** Opening Data to use block **

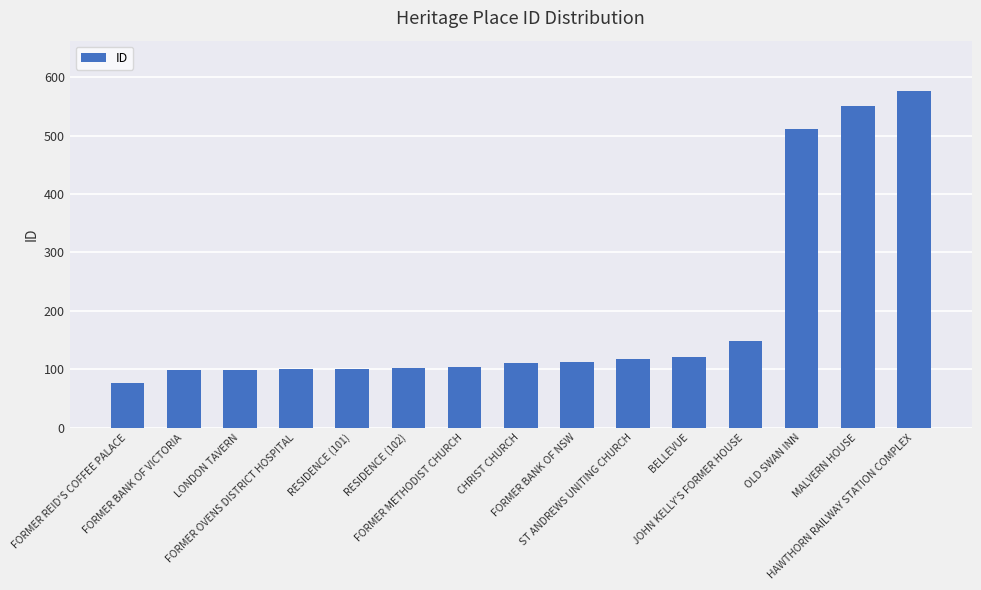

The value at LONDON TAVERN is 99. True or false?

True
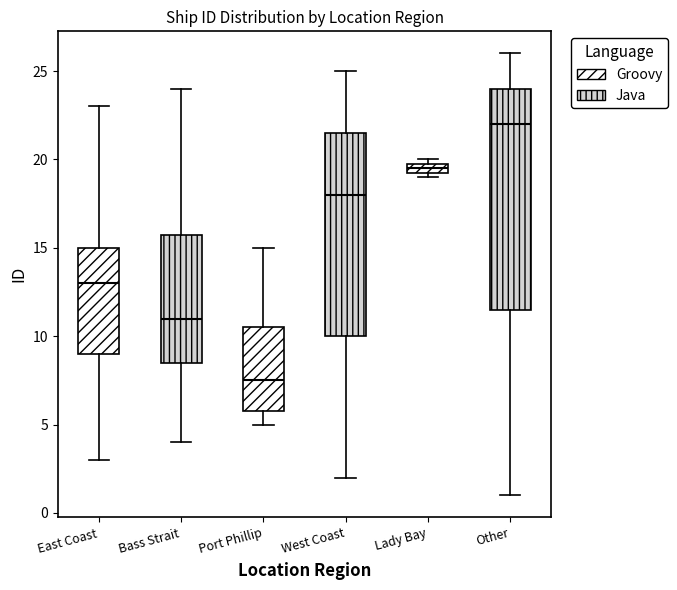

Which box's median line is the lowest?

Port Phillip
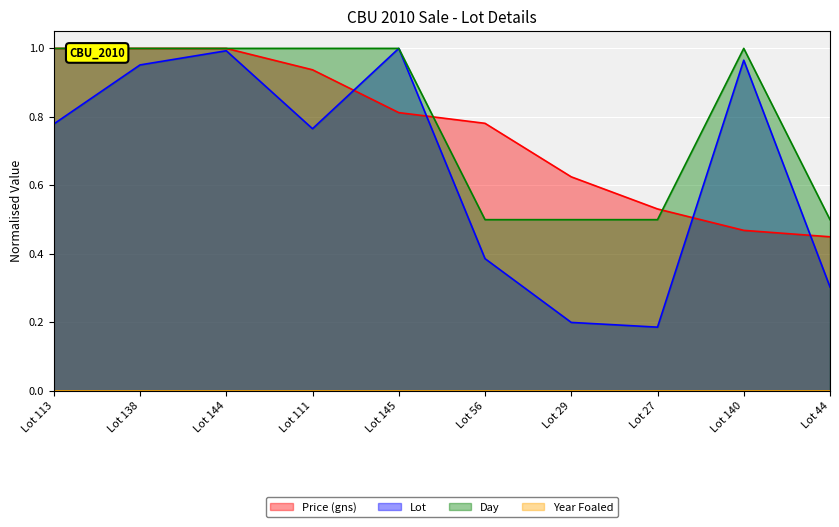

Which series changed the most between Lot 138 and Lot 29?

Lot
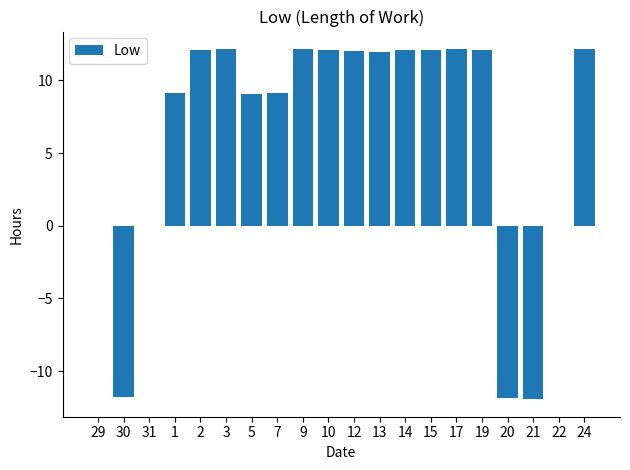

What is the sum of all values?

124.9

** Closing Data to use block **

* Activity *
Swap every "Which" in the records above for "What", leaving all other text unchanged. Omit the pictures from your answer.

* Response to the task *
The value at LONDON TAVERN is 99. True or false?

True

What box's median line is the lowest?

Port Phillip

What series changed the most between Lot 138 and Lot 29?

Lot

What is the sum of all values?

124.9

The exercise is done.